Warning: Joking about a serious situation can be counterproductive. You don't want to laugh off risky behavior, such as smoking or reckless driving.
Another use of laughter: Pain relief. Studies have found laughing comparable to progressive relaxation and minor analgesics in reducing stress and pain.
Here are my guidelines for inviting laughter into your life...
Be social. When you build friendships, you're building laughter. The best way to start yourself laughing is to find someone to laugh with.
Television is only a last resort. And pets, though good for company, fall way short in stimulating laughter.
Seek out groups. The old adage The more the merrier is true. A large crowd laughs more than a small one.

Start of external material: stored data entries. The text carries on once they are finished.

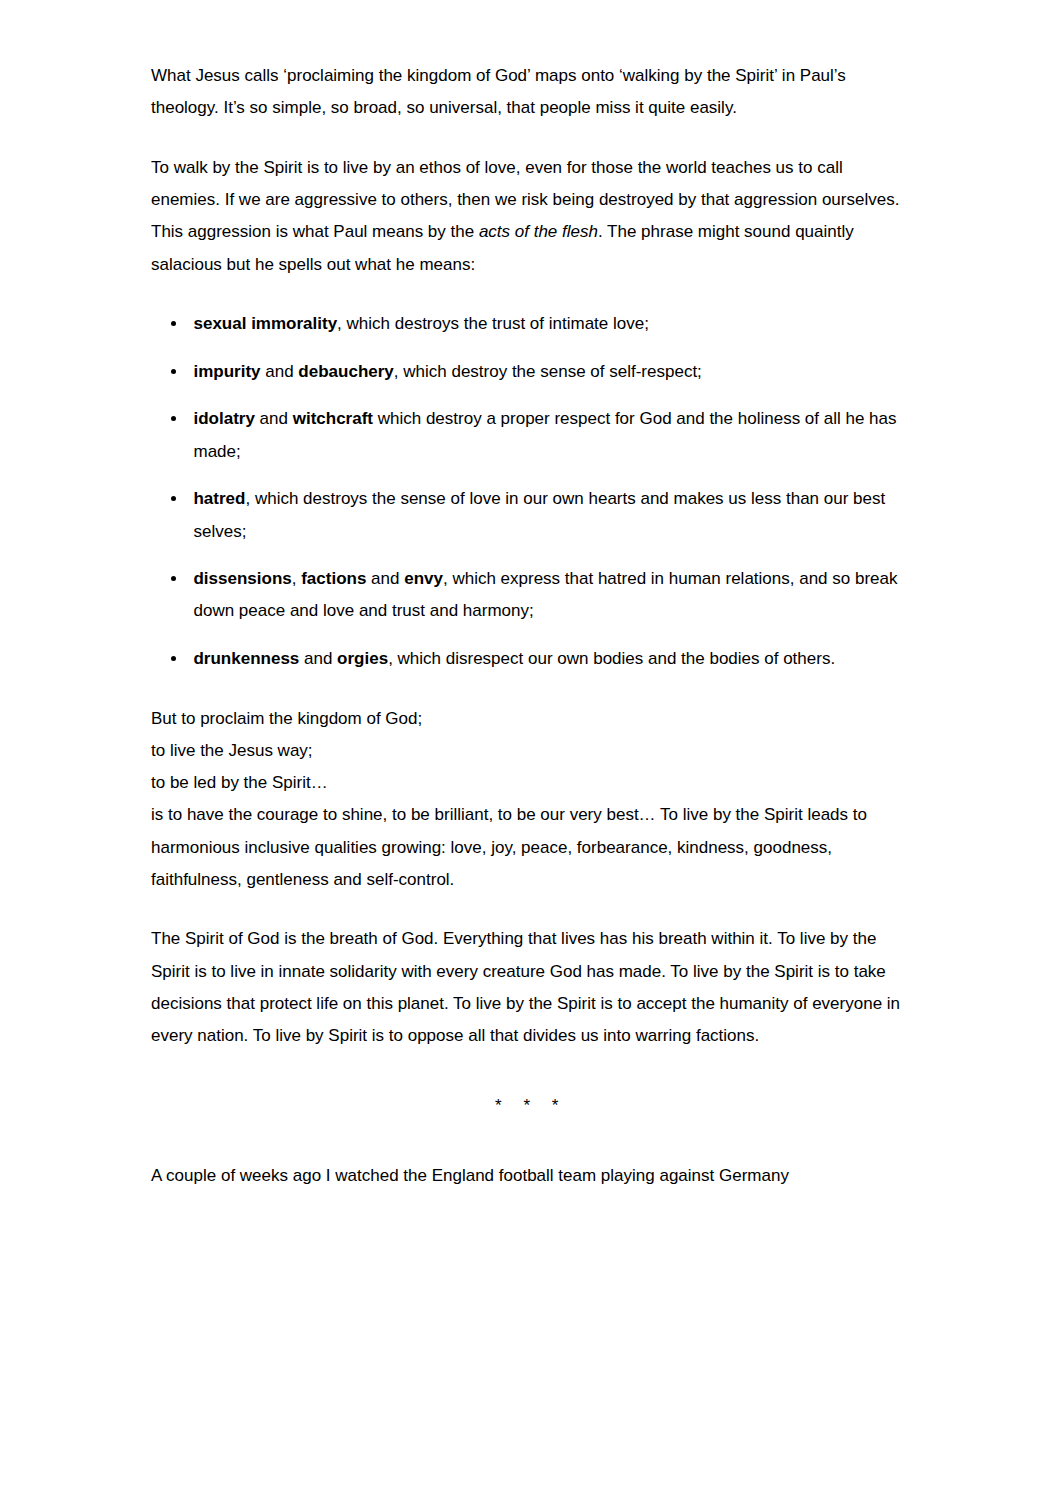What Jesus calls ‘proclaiming the kingdom of God’ maps onto ‘walking by the Spirit’ in Paul’s theology. It’s so simple, so broad, so universal, that people miss it quite easily.
To walk by the Spirit is to live by an ethos of love, even for those the world teaches us to call enemies. If we are aggressive to others, then we risk being destroyed by that aggression ourselves. This aggression is what Paul means by the acts of the flesh. The phrase might sound quaintly salacious but he spells out what he means:
sexual immorality, which destroys the trust of intimate love;
impurity and debauchery, which destroy the sense of self-respect;
idolatry and witchcraft which destroy a proper respect for God and the holiness of all he has made;
hatred, which destroys the sense of love in our own hearts and makes us less than our best selves;
dissensions, factions and envy, which express that hatred in human relations, and so break down peace and love and trust and harmony;
drunkenness and orgies, which disrespect our own bodies and the bodies of others.
But to proclaim the kingdom of God;
to live the Jesus way;
to be led by the Spirit…
is to have the courage to shine, to be brilliant, to be our very best… To live by the Spirit leads to harmonious inclusive qualities growing: love, joy, peace, forbearance, kindness, goodness, faithfulness, gentleness and self-control.
The Spirit of God is the breath of God. Everything that lives has his breath within it. To live by the Spirit is to live in innate solidarity with every creature God has made. To live by the Spirit is to take decisions that protect life on this planet. To live by the Spirit is to accept the humanity of everyone in every nation. To live by Spirit is to oppose all that divides us into warring factions.
* * *
A couple of weeks ago I watched the England football team playing against Germany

Follow the sound of laughter. Laughter is contagious, so put yourself in situations where you'll catch it.
Say you're at a party and see a group of people laughing. Join that group. Whatever is going on there is likely to elicit laughter and humor in you.
Lower your laughter threshold. We tend to do this automatically in certain situations. If you are with someone who once made you laugh, you expect to repeat the experience. Once you're primed for laughter, even mild humor may seem hysterical. You wouldn't walk into an annual performance review with the boss in the same spirit, however.
Keep funny things around -- photographs, joke books, movies you've enjoyed, etc.... or something that connects you to another person even in his/her absence, such as a funny card he has sent you. Such items can be potent pick-me-ups, so make them readily available for when you need them most.
Think beyond your own laughter. A sense of humor, a trait admired by everyone, refers not to your yuks and titters, but to your ability to give the gift of laughter. Laughter is a gift that is always returned with interest.